Strengthening the Biological and Toxin Weapons Convention after COVID-19: reaching agreement on a code of conduct and biological security education at the 2021, 9th Review Conference

Shang, Lijun, Whitby, Simon and Dando, Malcolm (2022) Strengthening the Biological and Toxin Weapons Convention after COVID-19: reaching agreement on a code of conduct and biological security education at the 2021, 9th Review Conference. In: The Coronavirus Pandemic and the Future: Virology, Epidemiology, Translational Toxicology and Therapeutics. Royal Society of Chemistry, pp. 554-567. ISBN 9781839166785

Abstract

Following the failure of the 2016 8th Five-­Year Review Conference of the Biological and Toxin Weapons Convention (BTWC) to agree anything other than to meet again at the end of 2017, the 4th Intersessional Process leading up to the 2021 9th Review Conference was rescued by a joint proposal by the three depositary states - the Russian Federation, the UK and the USA. This allowed the 2017 meeting to agree that meetings of experts and meetings of states parties (states who sign to the Convention) would take place in 2018, 2019 and 2020 in order to develop proposals that could be brought to the 9th Review Conference in 2021. Then, however, because of the coronavirus disease 2019 (COVID-19) pandemic, the final stages of this process became compressed with the 2020 meeting of experts scheduled for the end of the year rather than in the summer, the 2020 meeting of states parties moved to April 2021 and combined with the first session of the meeting of the preparatory committee for the review conference, and the preparatory committee scheduled to meet again in the summer of 2021 before the Review Conference at the end of the year.

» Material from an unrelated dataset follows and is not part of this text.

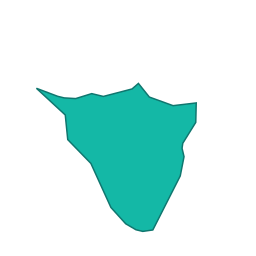 map outline of Rogaška Slatina (Albers equal-area conic projection), rotated 227°
{"feature_id": "SVN-982", "entity_name": "Rogaška Slatina", "entity_type": "Municipality", "adm_level": 1, "iso_a3": "SVN", "parent_name": "Slovenia", "parent_adm1": "", "projection": "albers", "projection_center": [15.648, 46.24], "detail": "fine", "context": "isolated", "style": "filled", "palette": "teal", "viewbox_px": 256, "rotation_deg": 227, "n_neighbors": 0, "source": "natural_earth", "source_scale": "10m", "svg_char_len": 473}
<svg xmlns="http://www.w3.org/2000/svg" viewBox="0 0 256 256"><g transform="rotate(227 128 128)"><path d="M153.5,166.0L136.1,164.7L113.6,176.2L99.8,195.0L99.3,194.5L85.9,181.4L79.5,157.7L76.3,153.7L68.8,149.4L57.3,133.5L36.5,76.6L42.3,68.3L48.2,64.4L59.5,61.0L81.5,61.3L127.4,76.7L160.6,76.0L180.3,91.0L219.5,88.1L199.1,98.2L193.5,101.9L185.2,109.8L177.9,124.9L167.9,131.5L153.8,157.6L153.5,165.6L153.5,166.0Z" fill="#14b8a6" stroke="#0f766e" stroke-width="1.5"/></g></svg>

Nevertheless, it might be expected that after the pandemic, health security, including biological security, would be a political priority across the world, but the long history of difficulties in agreeing measures to develop the BTWC suggests that such progress may well not be possible without a concerted effort by states parties and civil society. With that caution in mind, this chapter describes and analyses one of the most likely means by which the BTWC could be strengthened at the 9th Review Conference, namely: agreement of an international aspirational code of conduct supported by mandatory biological security education for life and associated scientists.